• _How to complete this task_
Please transcribe the data below in full, word for word, without the images.

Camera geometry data
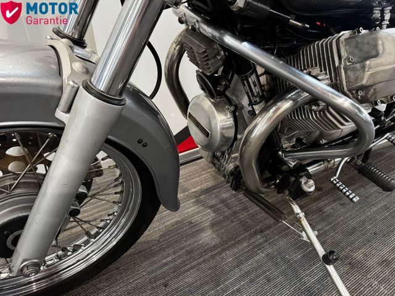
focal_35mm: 24
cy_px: 148
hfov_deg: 71.6
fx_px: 274
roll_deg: +1.2
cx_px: 198
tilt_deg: -29.3
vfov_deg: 56.8
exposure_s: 1/50
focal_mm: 6.76
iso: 800
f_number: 1.78
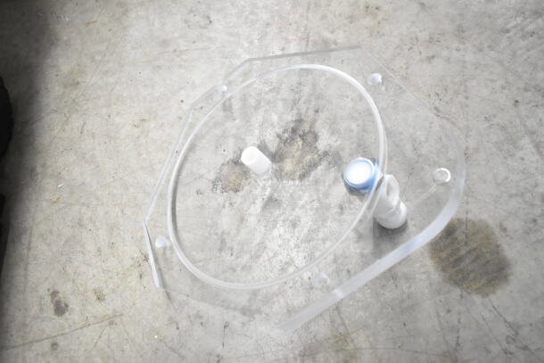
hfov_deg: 67.4
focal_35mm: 27
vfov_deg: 48.0
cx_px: 272
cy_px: 182
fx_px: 408
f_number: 4
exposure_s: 1/60
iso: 1600
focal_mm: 18
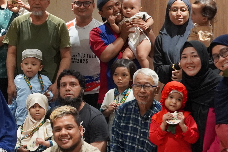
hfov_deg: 15.0
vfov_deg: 11.0
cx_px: -147
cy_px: -12
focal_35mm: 123
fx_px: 779
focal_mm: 24
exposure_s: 1/160
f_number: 4
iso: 1600
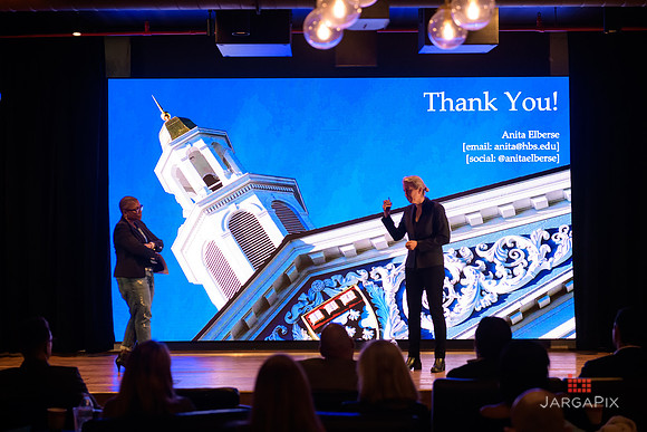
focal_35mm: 70
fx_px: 1258
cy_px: 216
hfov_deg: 28.8
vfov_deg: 19.5
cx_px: 324
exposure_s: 1/200
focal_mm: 70
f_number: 3.2
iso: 1250
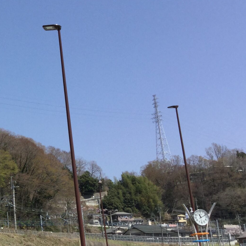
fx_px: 547
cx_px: -36
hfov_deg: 23.5
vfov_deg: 25.4
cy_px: 131
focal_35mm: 68
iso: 25
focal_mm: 3.3
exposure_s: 1/1733
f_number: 2.4
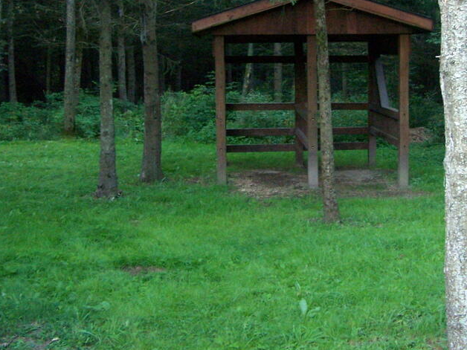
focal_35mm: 62
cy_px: 90
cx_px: 305
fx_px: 836
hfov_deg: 31.0
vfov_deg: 23.4
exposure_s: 1/50
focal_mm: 6.3
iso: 400
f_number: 2.8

• _Task result_
focal_35mm: 24
cy_px: 148
hfov_deg: 71.6
fx_px: 274
roll_deg: +1.2
cx_px: 198
tilt_deg: -29.3
vfov_deg: 56.8
exposure_s: 1/50
focal_mm: 6.76
iso: 800
f_number: 1.78
hfov_deg: 67.4
focal_35mm: 27
vfov_deg: 48.0
cx_px: 272
cy_px: 182
fx_px: 408
f_number: 4
exposure_s: 1/60
iso: 1600
focal_mm: 18
hfov_deg: 15.0
vfov_deg: 11.0
cx_px: -147
cy_px: -12
focal_35mm: 123
fx_px: 779
focal_mm: 24
exposure_s: 1/160
f_number: 4
iso: 1600
focal_35mm: 70
fx_px: 1258
cy_px: 216
hfov_deg: 28.8
vfov_deg: 19.5
cx_px: 324
exposure_s: 1/200
focal_mm: 70
f_number: 3.2
iso: 1250
fx_px: 547
cx_px: -36
hfov_deg: 23.5
vfov_deg: 25.4
cy_px: 131
focal_35mm: 68
iso: 25
focal_mm: 3.3
exposure_s: 1/1733
f_number: 2.4
focal_35mm: 62
cy_px: 90
cx_px: 305
fx_px: 836
hfov_deg: 31.0
vfov_deg: 23.4
exposure_s: 1/50
focal_mm: 6.3
iso: 400
f_number: 2.8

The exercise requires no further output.